U.S. Treasury launches initiatives to boost housing supply

The Biden administration, through the U.S. Department of the Treasury, announced the launch of multiple initiatives on Monday to increase funding sources for housing production. The announcement comes as high mortgage rates and a lack of supply have created affordability challenges.

In a speech in Minneapolis, Treasury Secretary Janet Yellen will announce the new funding sources for housing production. She will also urge further action by states and Congress, including the passage of bipartisan legislation to expand the Low-Income Housing Tax Credit (LIHTC) program. The Biden administration estimates that the bill would collectively build and preserve over 2 million homes.

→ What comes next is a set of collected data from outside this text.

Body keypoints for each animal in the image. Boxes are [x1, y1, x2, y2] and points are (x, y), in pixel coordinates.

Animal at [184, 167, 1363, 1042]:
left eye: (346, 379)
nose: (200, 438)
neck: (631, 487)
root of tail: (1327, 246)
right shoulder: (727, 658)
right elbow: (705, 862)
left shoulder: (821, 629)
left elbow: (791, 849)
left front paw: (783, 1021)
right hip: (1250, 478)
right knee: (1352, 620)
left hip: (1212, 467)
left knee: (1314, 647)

“There will not be a quick fix to the long-term rise in housing costs. But the Federal and state and local governments play an important role in ensuring that all Americans have affordable and safe homes,” the Treasury wrote in a blog post. “The actions taken now are an important start, and the Administration is prioritizing laying the groundwork for larger legislative action when Congress is ready to act.”

The Treasury is allocating $100 million by 2027 to finance affordable housing in a new program administered by the Community Development Financial Institutions (CDFI) Fund. The resources are the return from investments made by the fund during the COVID-19 pandemic to help community lenders support small businesses, consumers and affordable housing projects. 

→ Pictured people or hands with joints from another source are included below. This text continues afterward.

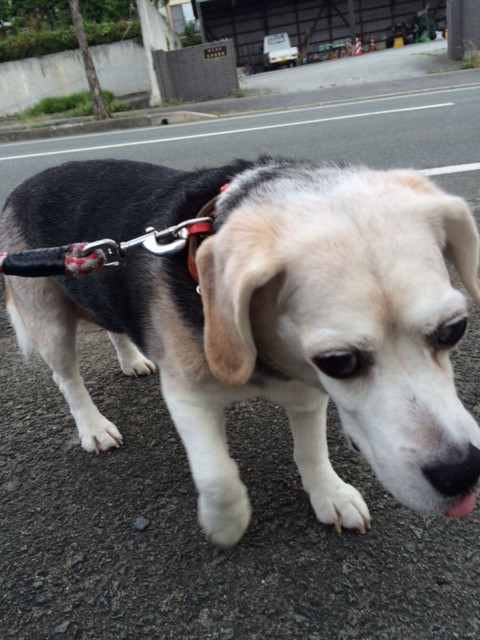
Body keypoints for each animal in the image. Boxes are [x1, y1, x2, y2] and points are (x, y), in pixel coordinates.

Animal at [2, 157, 480, 547]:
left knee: (115, 326)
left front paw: (329, 493)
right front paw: (225, 524)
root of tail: (25, 184)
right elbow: (217, 476)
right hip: (49, 321)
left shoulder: (307, 391)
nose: (462, 472)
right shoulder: (188, 397)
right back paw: (93, 426)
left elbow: (311, 451)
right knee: (66, 377)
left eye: (454, 330)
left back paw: (131, 358)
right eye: (339, 362)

Another initiative includes providing greater interest rate predictability to state and local housing finance agencies that borrow from the Federal Financing Bank (FFB) to support new housing development. If implemented, the initiative would lead to thousands of additional housing units in the coming years, Treasury said.

The Treasury also calls on the 11 Federal Home Loan Banks (FHLBs) to increase their support for housing programs that are focused on new construction to 20% of their net income. By law, they are required to devote at least 10%. Voluntarily, the FHLBs have already increased their commitment to 15%.

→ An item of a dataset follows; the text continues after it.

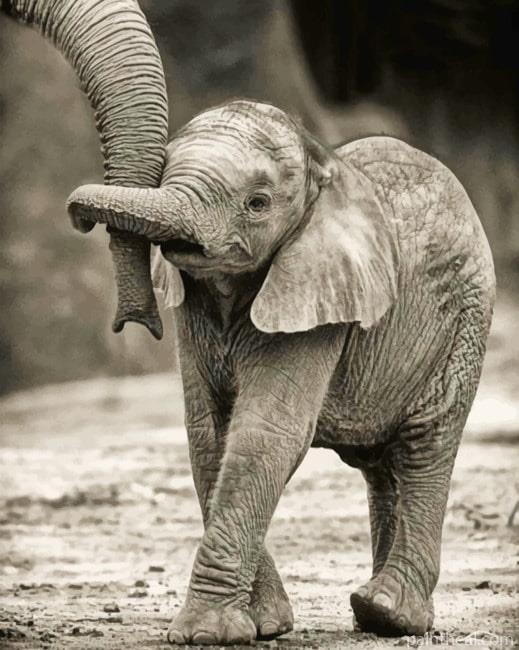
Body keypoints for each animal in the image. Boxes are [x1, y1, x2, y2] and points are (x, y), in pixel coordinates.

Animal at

According to the Treasury estimates, if the 20% level “had been in place over the past five years, the FHLBs would have contributed nearly $2 billion more to housing programs than was required by law.” 

Yellen’s announcement includes a new “how-to guide” for state and local governments using Treasury recovery funds to construct housing, as well as an update to the Capital Magnet Fund that allows flexibility to CDFIs and nonprofits that finance affordable housing.